Whether coming from heavily regulated industries or just enterprises that have kept up with advances in network security over the last 10 years, an engineer will have a certain level of expectation when it comes to the maturity of security tools in an environment. So when a network or security specialist from one of those industries first feasts their eyes on the native security offering of the public clouds, the response is usually “where’s the rest of it?”
Don’t get me wrong, there is certainly a case to be made for running native only tools (some of the largest cloud deployments have no problem doing it). After all they’re called 3rd party solutions for a reason, since deploying them adds complexity and poses scalability challenges that their native counterparts just don’t suffer from. However, considering most enterprises have baggage that they take with them to the cloud and their legacy applications don’t come with “built-in security”, looking at how to factor a 3rd party security solution into your cloud network design is a pretty common exercise these days.
In terms of deploying a modern internet facing WAF solution or Layer 7 firewall, the options are limited with how creative you can get (more limited than in your on-premises datacenter). The larger design considerations will be defining the scalability of the solution and more importantly how it handles high availability. We’re going to focus on one particular design that’s become more and more prominent as of late, named the “load balancer sandwich”.
I know what you’re thinking…because it’s the same exact thing I thought of when I first saw this solution. From the design school of keeping topologies as simple as possible, what hackathon did this originate from? Can you imagine doing something like this in your on-premises datacenter? Let’s dive into the origins of this design and why I’ve come around on it.
First and foremost, as already discussed, lets agree on the fact that no 3rd party solution will be as simple and scalable as its native counterpart. With that out of the way, if you want your solution to be fault tolerant you have 2 options. The first is the “traditional” way of doing HA, where you deploy a pair of appliances that back each other up and synchronize state to one another. One gotcha with this approach is that there is no concept of virtual IPs (ie, VRRP) which multiple devices can respond on behalf of, hence you’re stuck with moving virtual NICs from one firewall to another via API calls, during a failure scenario. These API calls can often take a long time and more importantly produce inconsistent results, not to mention forcing you to run an idle instance at all times (not very cloudy). The second pain point with this HA design is that appliance pairs cannot span availability zones in the cloud, hence you’re forced to deploy a pair per availability zone (did I mention that these 3rd party appliances are expensive?). Finally, the last drawback with doing HA in this fashion is that you’re reliant on one VM’s capacity to funnel all of your internet traffic through, so you could see how that fails to scale really quickly.

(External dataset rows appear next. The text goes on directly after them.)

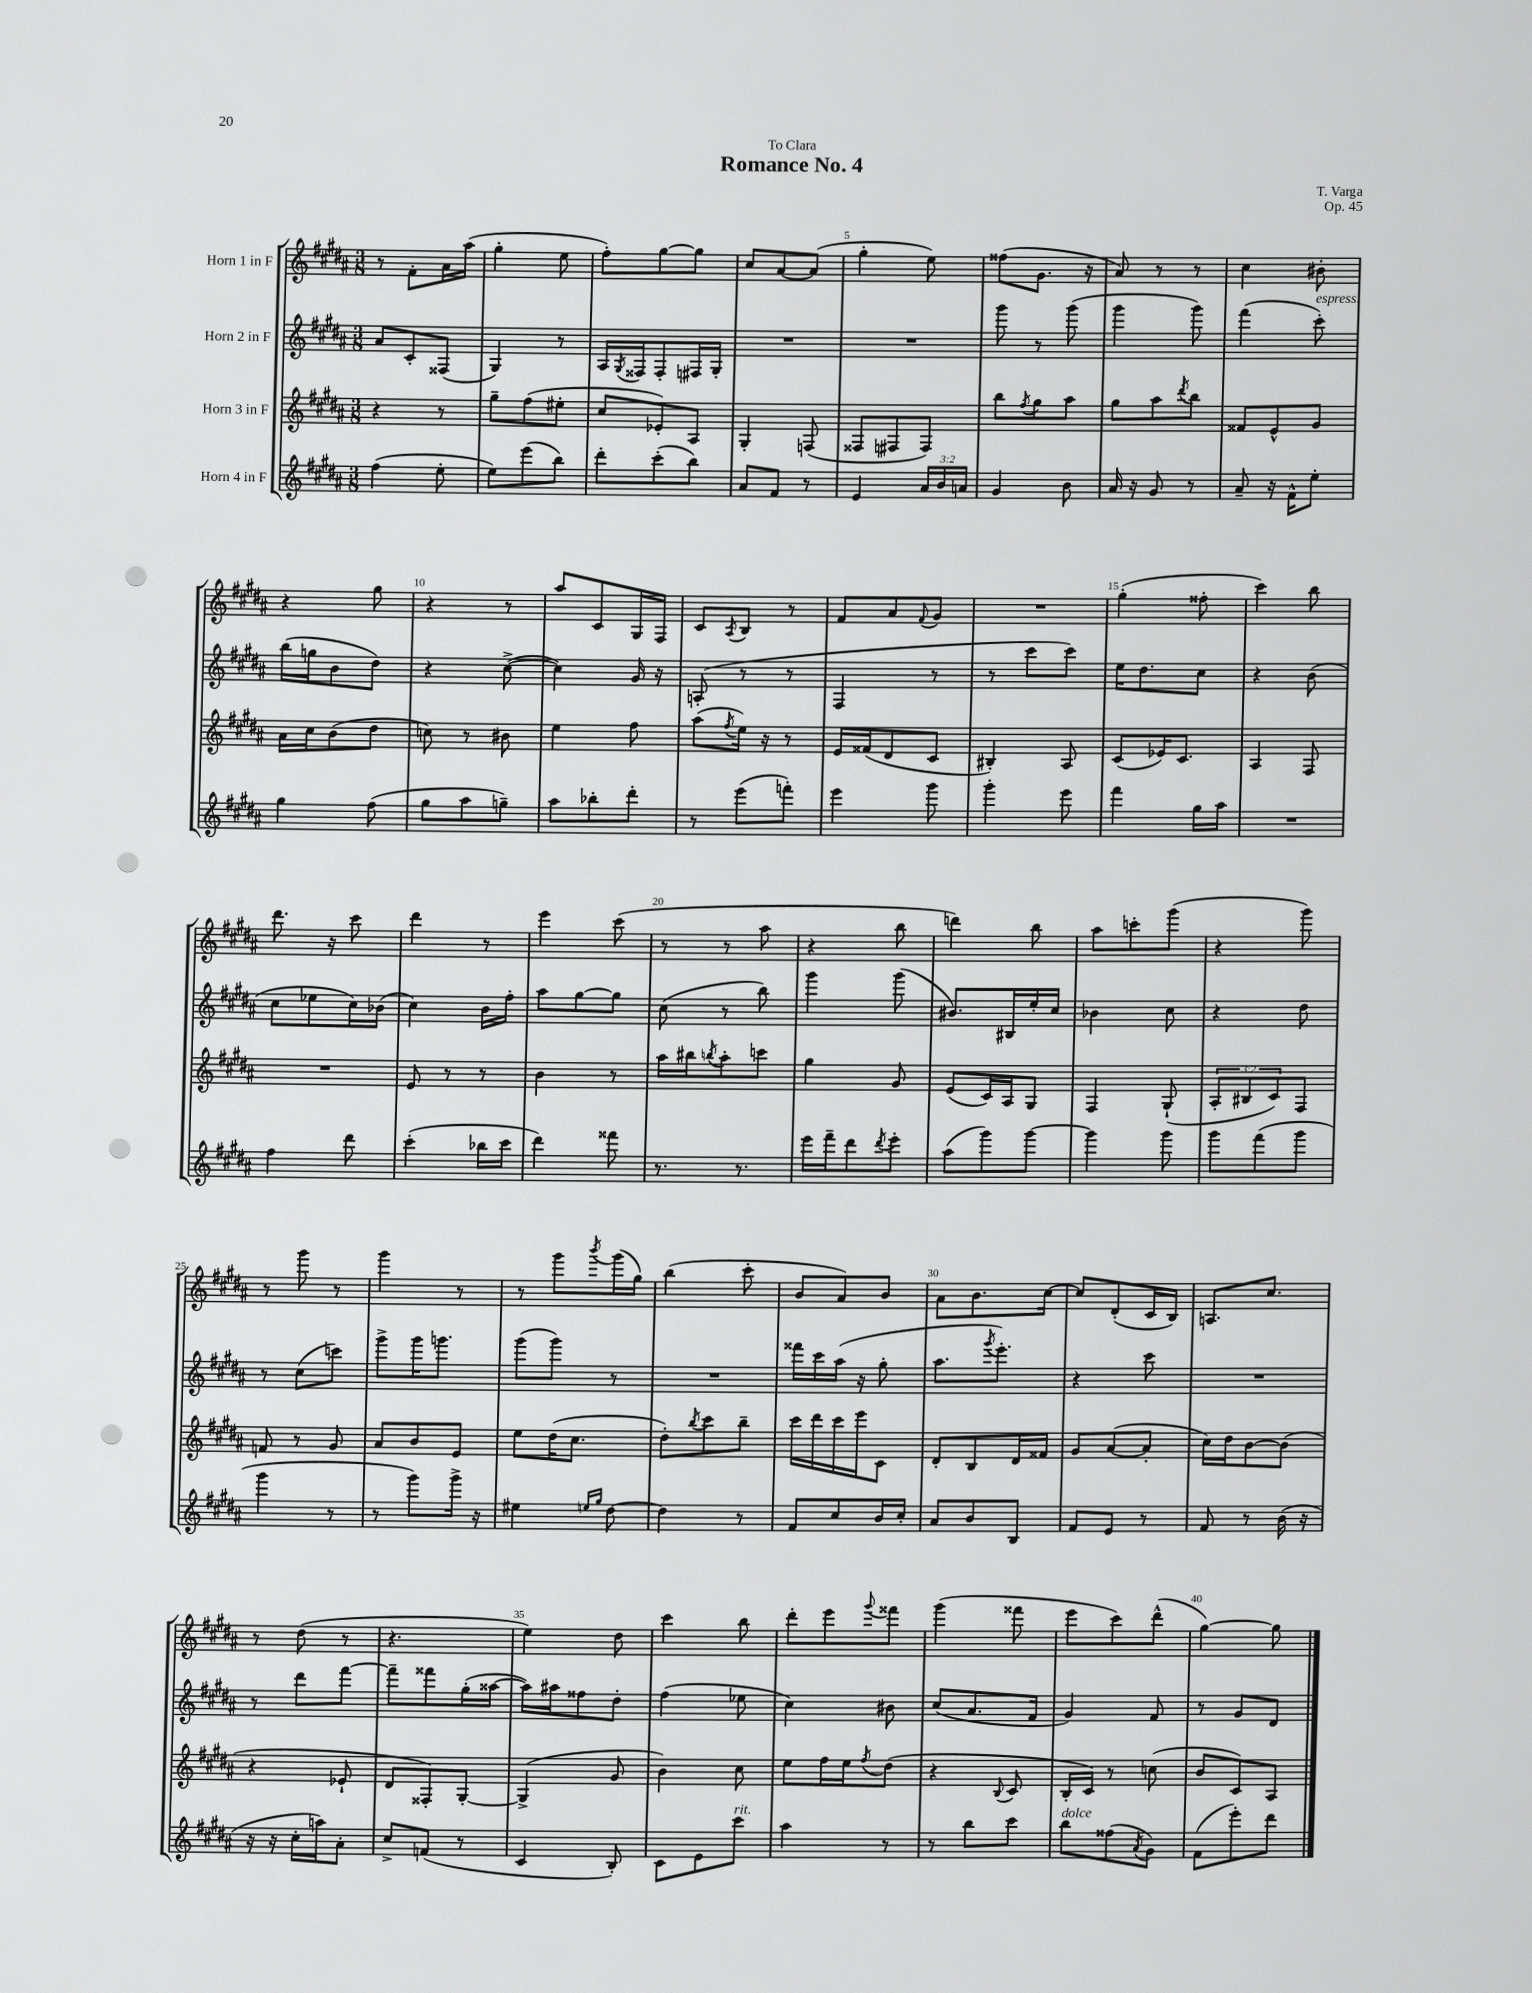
\header { title = "Romance No. 4" composer = "T. Varga" dedication = "To Clara" opus = "Op. 45" }
<<
\new StaffGroup <<
\new Staff = "s0" \with { instrumentName = "Horn 1 in F" } {
    \clef treble \key b \major \numericTimeSignature \time 3/8
    r8 fis'8-. ais'16 ais''16( |
    gis''4-. e''8 |
    fis''8-.) gis''8~ gis''8 |
    cis''8 ais'8~ ais'8( |
    gis''4-. e''8) |
    fisis''8( gis'8. r16 |
    ais'8) r8 r8 |
    cis''4 bis'8-. |
    r4 gis''8 |
    r4 r8 |
    ais''8 cis'8 gis16 fis16 |
    cis'8 \acciaccatura { ais8 } b8 r8 |
    fis'8 ais'8 \appoggiatura { fis'8 } gis'8 |
    R4. |
    gis''4-.( fisis''8-. |
    cis'''4) b''8 |
    dis'''8. r16 cis'''8 |
    dis'''4 r8 |
    e'''4 cis'''8( |
    r8 r8 ais''8 |
    r4 b''8 |
    d'''4) b''8 |
    ais''8 c'''8-. gis'''8( |
    r4 gis'''8) |
    r8 gis'''8 r8 |
    gis'''4 r8 |
    r8 gis'''8 \acciaccatura { b'''8 } gis'''16( gis''16) |
    b''4( cis'''8-. |
    b'8 ais'8) b'8 |
    ais'8 b'8. cis''16~ |
    cis''8 dis'8-.( cis'16 b16) |
    a8. cis''8. |
    r8 dis''8( r8 |
    r4. |
    e''4) dis''8 |
    cis'''4 b''8 |
    dis'''8-. e'''8 \appoggiatura { gis'''8 } fisis'''8 |
    gis'''4( fisis'''8 |
    e'''8 cis'''8) dis'''8-^( |
    gis''4~) gis''8 \bar "|." |
}
\new Staff = "s1" \with { instrumentName = "Horn 2 in F" } {
    \clef treble \key b \major \numericTimeSignature \time 3/8
    ais'8 cis'8-. fisis8( |
    gis4) r8 |
    ais16 \acciaccatura { gis8 } fisis16 fisis8-. fis16 gis16-. |
    R4. |
    R4. |
    gis'''8 r8 gis'''8( |
    gis'''4 gis'''8) |
    fis'''4( cis'''8-.^\markup { \italic "espress." }) |
    b''16( g''16 b'8 dis''8) |
    r4 cis''8~->( |
    cis''4) gis'16 r16 |
    a8-.( r8 r8 |
    fis4 r8 |
    r8 cis'''8 cis'''8) |
    e''16 dis''8. cis''8 |
    r4 b'8( |
    cis''8 ees''8 cis''16) bes'16( |
    cis''4) b'16 fis''16-. |
    ais''8 gis''8~ gis''8 |
    cis''8( r8 b''8) |
    gis'''4 gis'''8( |
    bis'8.) bis16 e''16-. cis''16 |
    bes'4 cis''8 |
    r4 dis''8 |
    r8 cis''8( c'''8) |
    gis'''8-> gis'''16 g'''8. |
    gis'''8( gis'''8) r8 |
    R4. |
    fisis'''16 cis'''16 ais''16( r16 gis''8-. |
    ais''8. \acciaccatura { gis'''8 } e'''8.-.) |
    r4 cis'''8 |
    R4. |
    r8 dis'''8 fis'''8~ |
    fis'''8-- fisis'''8 gis''16-.( aisis''16~ |
    aisis''16) ais''16 fisis''8 dis''8-. |
    fis''4( ees''8 |
    cis''4) bis'8 |
    cis''8( ais'8. fis'16 |
    gis'4) fis'8 |
    r8 gis'8 dis'8 \bar "|." |
}
\new Staff = "s2" \with { instrumentName = "Horn 3 in F" } {
    \clef treble \key b \major \numericTimeSignature \time 3/8 \override Staff.TupletNumber.text = #tuplet-number::calc-fraction-text
    r4 r8 |
    gis''8-- fis''8( eis''8-. |
    cis''8 ees'8-.) ais8 |
    gis4-. f8( |
    fisis8 fis8 fis8) |
    b''8 \acciaccatura { fis''8 } gis''8 ais''8 |
    gis''8 ais''8 \acciaccatura { dis'''8 } b''8 |
    fisis'8 e'8-^ gis'8 |
    ais'16 cis''16 b'8( dis''8 |
    c''8) r8 bis'8 |
    e''4 fis''8 |
    ais''8( \acciaccatura { fis''8 } e''16) r16 r8 |
    e'16 fisis'16( dis'8 cis'8 |
    bis4-.) ais8 |
    cis'8( ees'16) cis'8. |
    ais4 fis8 |
    R4. |
    e'8 r8 r8 |
    b'4 r8 |
    ais''16 bis''16 \acciaccatura { b''8 } ais''8-. c'''8 |
    gis''4 gis'8 |
    e'8( cis'16) ais16 gis8 |
    fis4 gis8-!( |
    \tuplet 3/2 { ais8-. bis8 cis'8) } fis8 |
    f'8 r8 gis'8 |
    ais'8 b'8 e'8 |
    e''8 dis''16( cis''8. |
    dis''8-.) \acciaccatura { b''8 } cis'''8 b''8-- |
    cis'''16 dis'''16 cis'''16 e'''16 cis'8 |
    dis'8-. b8 dis'16 fisis'16 |
    gis'8 ais'8~( ais'8-. |
    cis''16) dis''16 b'8~ b'8( |
    r4 ees'8-! |
    dis'8 fisis8-.) gis8~-. |
    gis4->( gis'8 |
    b'4) cis''8 |
    e''8 fis''16 e''16 \acciaccatura { fis''8 } dis''8( |
    r4 \appoggiatura { b8 } cis'8 |
    b16-. cis'16) r8 c''8( |
    b'8 cis'8) ais8 \bar "|." |
}
\new Staff = "s3" \with { instrumentName = "Horn 4 in F" } {
    \clef treble \key b \major \numericTimeSignature \time 3/8 \override Staff.TupletNumber.text = #tuplet-number::calc-fraction-text
    fis''4( e''8-. |
    e''8) e'''8( b''8) |
    dis'''8-. cis'''8-.( b''8) |
    ais'8 fis'8 r8 |
    e'4 \tuplet 3/2 { ais'16 b'16 a'16 } |
    gis'4 b'8 |
    ais'16 r16 gis'8 r8 |
    ais'8-- r16 fis'16-^ e''8-. |
    gis''4 fis''8( |
    gis''8 ais''8 g''8--) |
    ais''8 bes''8-. dis'''8-. |
    r8 e'''8( f'''8-.) |
    e'''4 gis'''8 |
    gis'''4-. e'''8 |
    fis'''4 gis''16 ais''16 |
    R4. |
    fis''4 dis'''8 |
    cis'''4-.( bes''16 cis'''16 |
    dis'''4) fisis'''8 |
    r8. r8. |
    e'''16 fis'''16-- dis'''8 \acciaccatura { dis'''8 } e'''8-. |
    ais''8( gis'''8) gis'''8~ |
    gis'''4 gis'''8 |
    gis'''8 fis'''8( gis'''8 |
    gis'''4 r8 |
    r8 gis'''8) gis'''16-> r16 |
    eis''4 \grace { e''16 gis''16 } dis''8~ |
    dis''4 r8 |
    fis'8 cis''8 b'16 cis''16-. |
    ais'8 b'8 b8 |
    fis'8 e'8 r8 |
    fis'8 r8 b'16( r16 |
    r16 r16 cis''16-. a''16) ais'8-. |
    cis''8-> f'8( r8 |
    cis'4 b8-.) |
    cis'8 e'8 cis'''8^\markup { \italic "rit." } |
    ais''4 r8 |
    r8 b''8 cis'''8 |
    b''8^\markup { \italic "dolce" } fisis''8( \acciaccatura { ais'8 } gis'8) |
    fis'8( e'''8-.) dis'''8 \bar "|." |
}
>>
>>
\layout { \context { \Score \override BarNumber.break-visibility = ##(#f #t #t) barNumberVisibility = #(every-nth-bar-number-visible 5) } }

This brings us to the aforementioned load balancer sandwich design. Compared to our first option, this one takes away the headache of relying on API calls that may or may not work within a given period of time. While relying on a load balancer to determine the health of your appliance feels dirty, keep in mind that these are not the same beefy centralized load balancers you deploy in your datacenter. These are highly distributed systems that allow you to spin up a separate instance for the sole purpose of forwarding traffic to your appliances, without being too concerned about the amount of bandwidth you’re pushing through them. Chances are, their uptime will exceed that of any other individual solution deployed on a VM. The need to deploy a pair of appliances per availability zone is also gone, since you now just need to have one appliance in each zone for starters.
From a scalability standpoint, you now have the flexibility to dynamically add more appliance instances to increase your capacity. Your failure domain arguably decreases due to the fact that you’re not relying on only one “master” instance at any given time. If your mindset is that “components will definitely fail, only a matter of when”, testing how those components fail early and often is crucial.
The lower end of the sandwich is a separate load balancing instance(s), that is meant to be controlled by any team independent of the 3rd party solution. The quick takeaway here is that the application team can still continue to operate their pipeline in an efficient manner without a change in process.
Stepping off the unicorn for a second, there is definitely some duct tape involved in bringing this solution together. Yes NAT is involved, yes there is a reliance on Lambda functions to account for various pieces when appliances are scaled up/down, and so on. However, its fair to argue that the way appliances do traditional HA is just as complicated, but the complexity is hidden from you by the vendor. If this is the cloud friendly approach to deploying 3rd party security appliances going forward, then it definitely makes a solid attempt at playing to the strengths of the cloud (micro services, auto scaling, automated deployments).